▶ Exercise goal
Update the stretch from the line containing "The attack is" through the line containing "trigger a reinstallation" by replacing "request" with "call", leaving everything else unchanged.

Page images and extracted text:
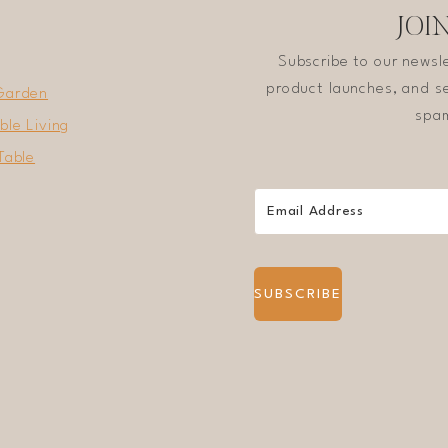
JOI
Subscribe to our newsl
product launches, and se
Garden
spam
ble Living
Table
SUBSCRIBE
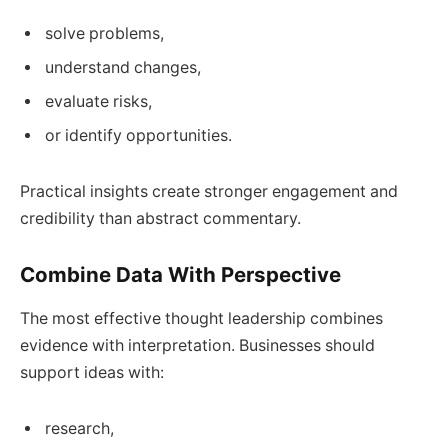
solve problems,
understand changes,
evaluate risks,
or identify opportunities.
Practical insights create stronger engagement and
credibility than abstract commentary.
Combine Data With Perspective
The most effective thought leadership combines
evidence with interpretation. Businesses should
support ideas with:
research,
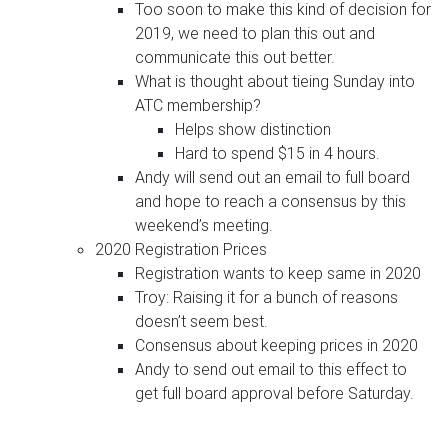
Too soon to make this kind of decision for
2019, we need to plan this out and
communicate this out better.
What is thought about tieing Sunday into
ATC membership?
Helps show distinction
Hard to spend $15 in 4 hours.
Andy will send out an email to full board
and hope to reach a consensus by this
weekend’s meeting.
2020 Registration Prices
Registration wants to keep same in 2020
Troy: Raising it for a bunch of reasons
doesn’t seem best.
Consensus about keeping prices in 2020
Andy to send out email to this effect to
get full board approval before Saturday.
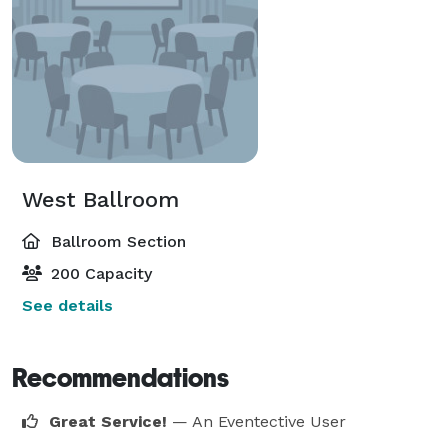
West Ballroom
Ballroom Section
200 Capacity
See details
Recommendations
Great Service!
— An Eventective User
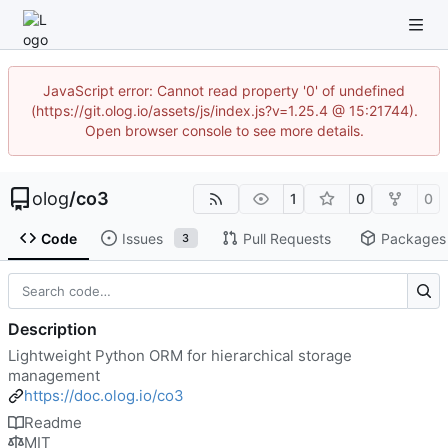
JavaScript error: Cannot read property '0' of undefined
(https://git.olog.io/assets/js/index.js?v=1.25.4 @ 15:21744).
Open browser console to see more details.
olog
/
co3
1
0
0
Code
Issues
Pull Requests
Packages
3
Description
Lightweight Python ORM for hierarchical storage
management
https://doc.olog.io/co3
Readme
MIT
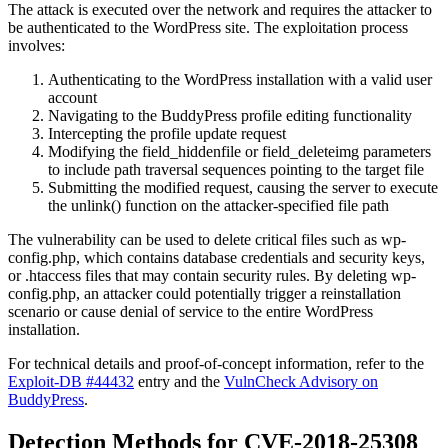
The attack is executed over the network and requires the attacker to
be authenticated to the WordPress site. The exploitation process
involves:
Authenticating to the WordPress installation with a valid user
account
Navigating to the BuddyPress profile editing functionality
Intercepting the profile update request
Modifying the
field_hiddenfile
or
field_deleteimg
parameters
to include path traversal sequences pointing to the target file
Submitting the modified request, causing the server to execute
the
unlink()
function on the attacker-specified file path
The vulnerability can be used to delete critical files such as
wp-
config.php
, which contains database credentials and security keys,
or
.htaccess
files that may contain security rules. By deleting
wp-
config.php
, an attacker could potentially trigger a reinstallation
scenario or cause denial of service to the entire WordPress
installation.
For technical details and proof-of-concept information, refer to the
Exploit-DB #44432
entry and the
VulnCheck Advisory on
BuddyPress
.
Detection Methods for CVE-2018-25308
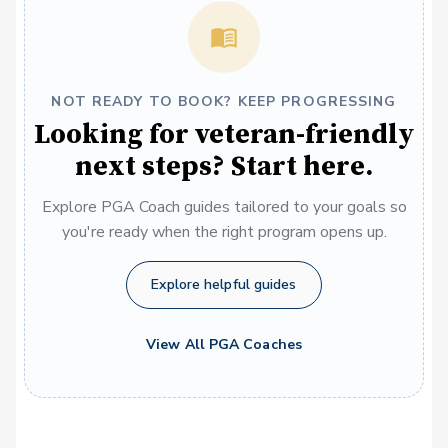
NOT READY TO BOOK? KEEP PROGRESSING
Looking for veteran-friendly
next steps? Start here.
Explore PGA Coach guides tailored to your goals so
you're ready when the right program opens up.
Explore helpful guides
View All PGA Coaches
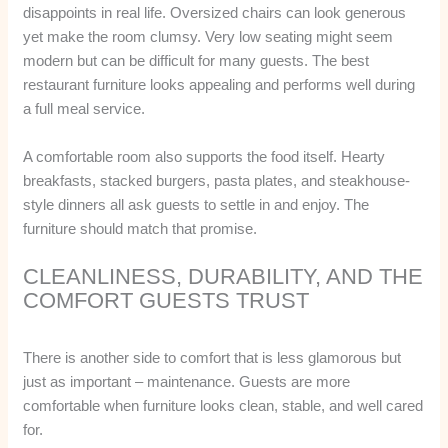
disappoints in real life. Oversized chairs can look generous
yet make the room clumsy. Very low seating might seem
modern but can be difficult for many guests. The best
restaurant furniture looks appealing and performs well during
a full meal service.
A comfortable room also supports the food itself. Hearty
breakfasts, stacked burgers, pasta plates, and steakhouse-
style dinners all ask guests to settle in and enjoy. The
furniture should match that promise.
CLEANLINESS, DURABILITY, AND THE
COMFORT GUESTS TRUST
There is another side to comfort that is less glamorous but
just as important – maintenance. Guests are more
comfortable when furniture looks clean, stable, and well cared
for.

---

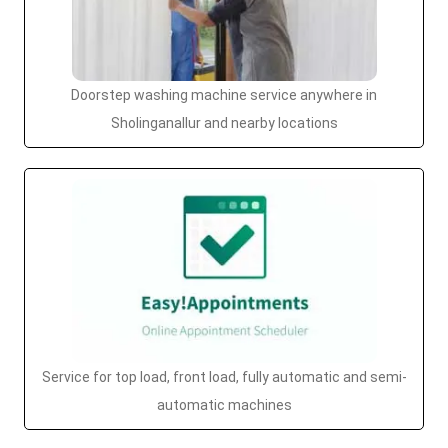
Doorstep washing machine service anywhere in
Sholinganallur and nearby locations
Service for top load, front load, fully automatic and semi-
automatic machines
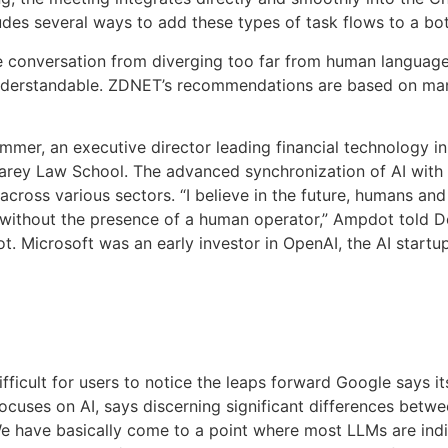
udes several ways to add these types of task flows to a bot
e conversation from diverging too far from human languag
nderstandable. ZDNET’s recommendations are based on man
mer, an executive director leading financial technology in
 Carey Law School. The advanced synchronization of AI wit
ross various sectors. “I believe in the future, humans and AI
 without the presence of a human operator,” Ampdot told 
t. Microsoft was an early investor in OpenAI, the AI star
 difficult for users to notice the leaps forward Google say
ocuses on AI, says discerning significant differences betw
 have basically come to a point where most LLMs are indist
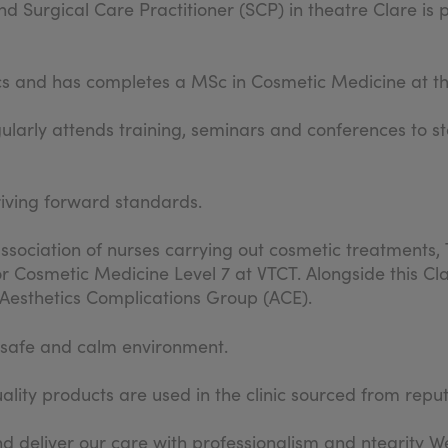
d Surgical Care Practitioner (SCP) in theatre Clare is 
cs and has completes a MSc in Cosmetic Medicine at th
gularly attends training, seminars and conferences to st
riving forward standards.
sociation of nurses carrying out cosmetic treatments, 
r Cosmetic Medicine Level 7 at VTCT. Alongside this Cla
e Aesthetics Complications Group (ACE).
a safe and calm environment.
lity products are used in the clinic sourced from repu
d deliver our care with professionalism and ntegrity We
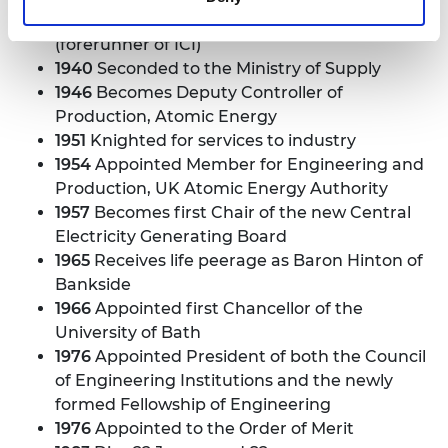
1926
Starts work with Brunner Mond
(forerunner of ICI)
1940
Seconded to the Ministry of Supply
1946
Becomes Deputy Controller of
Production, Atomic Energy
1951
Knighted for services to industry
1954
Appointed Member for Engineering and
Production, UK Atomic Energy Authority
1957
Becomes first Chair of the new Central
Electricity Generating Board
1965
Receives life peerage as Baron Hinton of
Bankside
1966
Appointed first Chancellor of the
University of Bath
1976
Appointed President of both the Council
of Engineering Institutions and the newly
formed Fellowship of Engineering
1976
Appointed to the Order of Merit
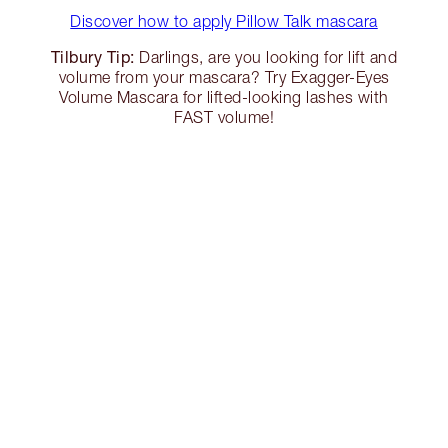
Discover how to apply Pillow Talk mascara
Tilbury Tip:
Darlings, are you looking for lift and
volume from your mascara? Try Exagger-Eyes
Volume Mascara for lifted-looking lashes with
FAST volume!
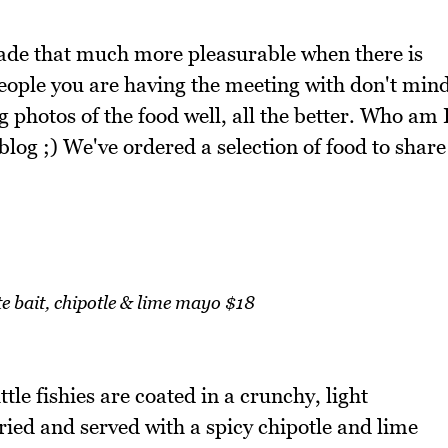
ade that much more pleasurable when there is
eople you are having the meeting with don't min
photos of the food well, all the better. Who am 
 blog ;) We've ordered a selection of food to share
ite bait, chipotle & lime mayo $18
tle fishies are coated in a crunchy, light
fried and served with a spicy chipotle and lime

▶ Result
The attack is executed over the network and requires the attacker to
be authenticated to the WordPress site. The exploitation process
involves:
Authenticating to the WordPress installation with a valid user
account
Navigating to the BuddyPress profile editing functionality
Intercepting the profile update call
Modifying the
field_hiddenfile
or
field_deleteimg
parameters
to include path traversal sequences pointing to the target file
Submitting the modified call, causing the server to execute
the
unlink()
function on the attacker-specified file path
The vulnerability can be used to delete critical files such as
wp-
config.php
, which contains database credentials and security keys,
or
.htaccess
files that may contain security rules. By deleting
wp-
config.php
, an attacker could potentially trigger a reinstallation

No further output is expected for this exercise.